Attorneys, he said, are increasingly interested in finding easier ways to share documents, and to more seamlessly communicate with clients, so his company is finding new ways to use portals for document sharing and adding communication features so lawyers can do things like text directly from the Litify platform.

With so many court systems partially shut down and offering varying degrees of services, attorneys have also been struggling for weeks to stay on top of the ever-changing patchwork of delayed deadlines and filing procedures, and firm leaders, who used to get a feel for the firm’s caseload and progress by walking the halls, have also been looking for ways to keep a virtual eye on what’s coming in and what work is ending. Dohrmann said attorneys have been increasingly looking to online dashboards to help them tackle those problems as well.

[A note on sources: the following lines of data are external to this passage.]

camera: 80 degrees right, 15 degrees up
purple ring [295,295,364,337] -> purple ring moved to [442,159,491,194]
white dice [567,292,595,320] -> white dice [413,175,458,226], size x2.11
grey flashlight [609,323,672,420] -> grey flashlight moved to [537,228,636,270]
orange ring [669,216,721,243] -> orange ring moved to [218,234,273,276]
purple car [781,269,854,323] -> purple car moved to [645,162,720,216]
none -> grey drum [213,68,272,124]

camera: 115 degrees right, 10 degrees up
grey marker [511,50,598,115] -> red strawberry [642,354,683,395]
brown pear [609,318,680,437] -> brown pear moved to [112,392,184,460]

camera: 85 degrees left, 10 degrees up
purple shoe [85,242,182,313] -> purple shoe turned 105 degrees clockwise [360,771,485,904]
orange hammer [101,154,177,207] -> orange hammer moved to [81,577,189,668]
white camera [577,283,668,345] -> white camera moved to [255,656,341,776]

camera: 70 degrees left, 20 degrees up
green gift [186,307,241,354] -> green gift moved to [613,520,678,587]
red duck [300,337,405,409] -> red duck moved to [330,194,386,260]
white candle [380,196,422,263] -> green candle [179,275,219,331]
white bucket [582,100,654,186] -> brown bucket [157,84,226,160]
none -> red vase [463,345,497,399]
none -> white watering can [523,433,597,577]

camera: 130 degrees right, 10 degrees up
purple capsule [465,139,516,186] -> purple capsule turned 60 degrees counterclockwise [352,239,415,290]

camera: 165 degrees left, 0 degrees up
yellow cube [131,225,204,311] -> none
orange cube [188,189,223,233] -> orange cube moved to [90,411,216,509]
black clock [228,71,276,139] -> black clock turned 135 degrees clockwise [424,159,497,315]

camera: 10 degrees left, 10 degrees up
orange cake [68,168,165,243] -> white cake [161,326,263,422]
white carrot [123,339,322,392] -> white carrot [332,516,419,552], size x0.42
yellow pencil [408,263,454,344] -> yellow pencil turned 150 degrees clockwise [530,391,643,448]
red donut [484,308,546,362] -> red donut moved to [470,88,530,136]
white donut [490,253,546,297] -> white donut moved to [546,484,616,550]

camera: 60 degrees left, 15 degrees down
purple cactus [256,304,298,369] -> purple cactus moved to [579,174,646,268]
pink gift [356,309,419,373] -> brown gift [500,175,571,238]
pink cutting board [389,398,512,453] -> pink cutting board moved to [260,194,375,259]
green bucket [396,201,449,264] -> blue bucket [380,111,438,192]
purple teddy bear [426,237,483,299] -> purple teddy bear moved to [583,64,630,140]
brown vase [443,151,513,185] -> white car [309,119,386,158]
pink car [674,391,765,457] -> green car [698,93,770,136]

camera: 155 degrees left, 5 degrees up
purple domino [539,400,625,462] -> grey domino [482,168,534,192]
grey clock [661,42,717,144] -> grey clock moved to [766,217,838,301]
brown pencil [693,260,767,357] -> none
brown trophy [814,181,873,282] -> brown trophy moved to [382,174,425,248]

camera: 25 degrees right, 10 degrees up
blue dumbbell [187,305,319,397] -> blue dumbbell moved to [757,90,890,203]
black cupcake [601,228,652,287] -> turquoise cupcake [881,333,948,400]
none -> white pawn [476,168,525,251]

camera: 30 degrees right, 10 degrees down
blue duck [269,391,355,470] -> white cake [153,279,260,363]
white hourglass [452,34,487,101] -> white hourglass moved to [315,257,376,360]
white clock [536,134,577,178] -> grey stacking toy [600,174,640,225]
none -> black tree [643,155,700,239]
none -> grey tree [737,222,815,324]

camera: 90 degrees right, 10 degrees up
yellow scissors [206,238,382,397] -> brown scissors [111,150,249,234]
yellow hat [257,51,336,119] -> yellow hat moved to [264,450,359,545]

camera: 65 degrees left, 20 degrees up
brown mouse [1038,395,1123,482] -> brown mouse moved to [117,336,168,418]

“They’re looking for better ways to stay as close as they have been in the past, so it’s leveraging technology to do so,” he said. “Embracing technology, rethinking client communication, those are all definitely what we’re seeing.”

Since the shutdowns, the legal industry has faced unprecedented challenges, and there has been a lot of confusion. However, according to litigation tech insiders, one things is certain: the time is ripe for innovation.

“People are going to pop things out there,” Hecht said. “And something’s going to stick.”